The traditional format for PIB has each of the three speakers present two talks at the symposium.
The first generally offers a more broad perspective on the speaker’s particular field of research while the second provides a deeper dive into some of the more technical aspects and explores what a single study might include.
Even in the most technically focused presentations, however, each presenter maintained the spirit of the symposium and found a way to earn laughs from the audience. Dr. Goodwin provided a video of the hijinks that can result from playing with a fly’s sexual neurology, Dr. Schlesinger pondered if creating replicate Earths for a traditional independent and dependent variable approach to climate change could finally influence policy, and Dr. Lloyd waxed about how much beauty she found when data match a perfect Rayleigh curve.

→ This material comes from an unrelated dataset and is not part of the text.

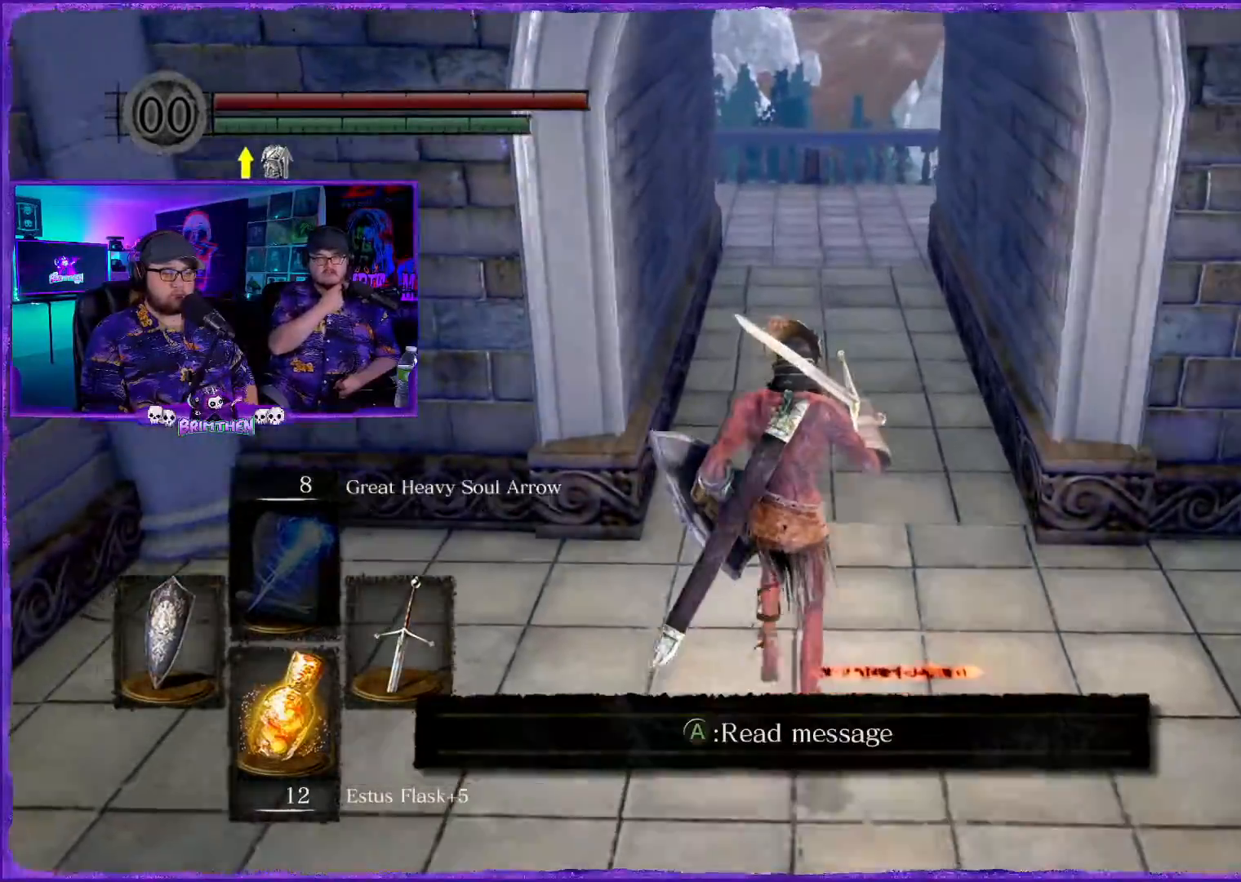
{"buttons": ["CIRCLE"], "left_stick": "up", "right_stick": "center", "events": []}
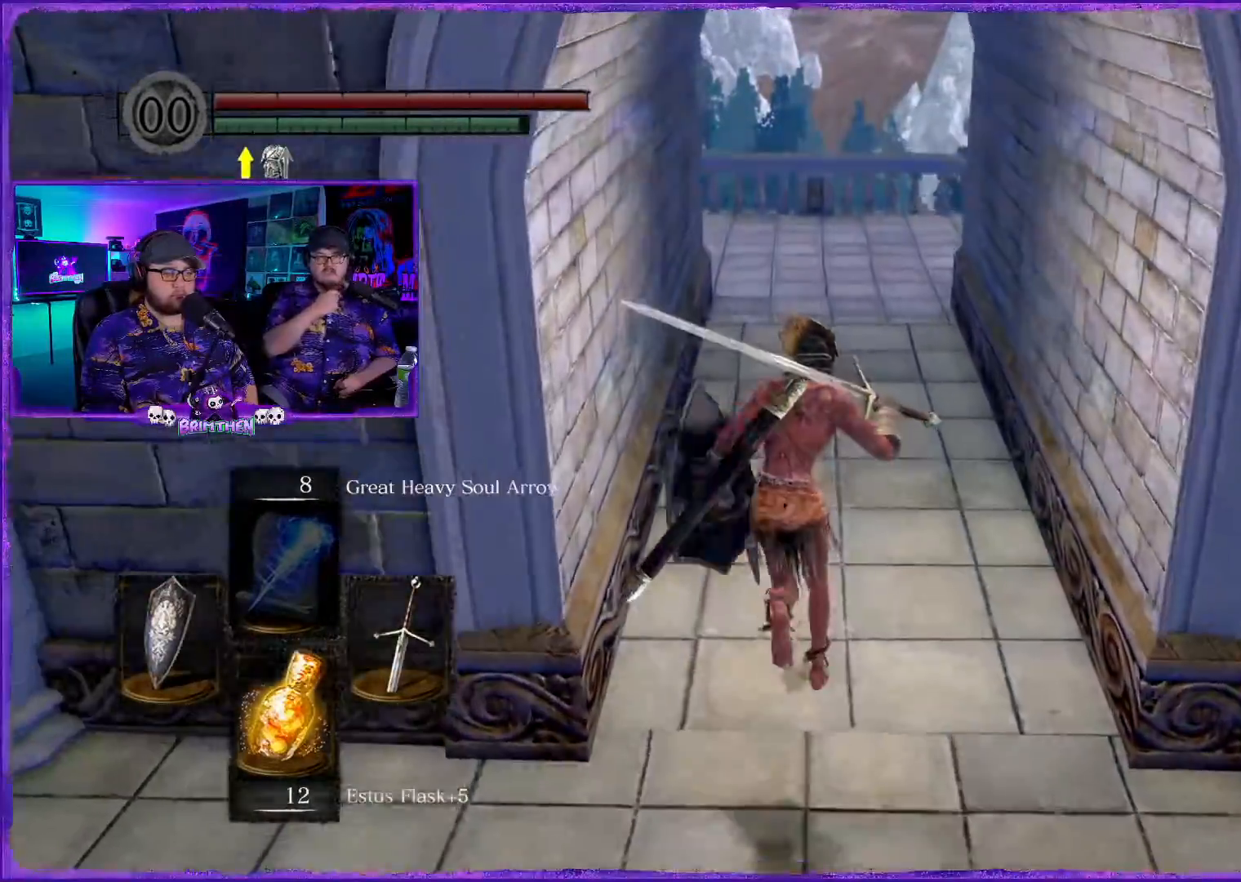
{"buttons": ["CIRCLE"], "left_stick": "up", "right_stick": "center", "events": []}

There was one notable absence from this symposium — undergraduate students.
“This program was initially created with a focus on bringing in faculty from other schools,” said Silman. “We are at the point now where I would love to potentially open it to a broader Wake Forest audience.”
Some attendees agreed that the talks could be opened up to an undergraduate population, but with some stipulations.
“I think that it is important for the focus to remain on bringing these faculty together,” said Martin Zahn, also a biology professor at Thomas Nelson Community College. “That was the spirit of the creation of this symposium and it is something unique that needs to be kept alive.”
As for Shaeff — “I’ll keep coming back to my alma mater each year as long as I can. That’s the beauty to teaching, it allows you to be a student for the rest of your life.”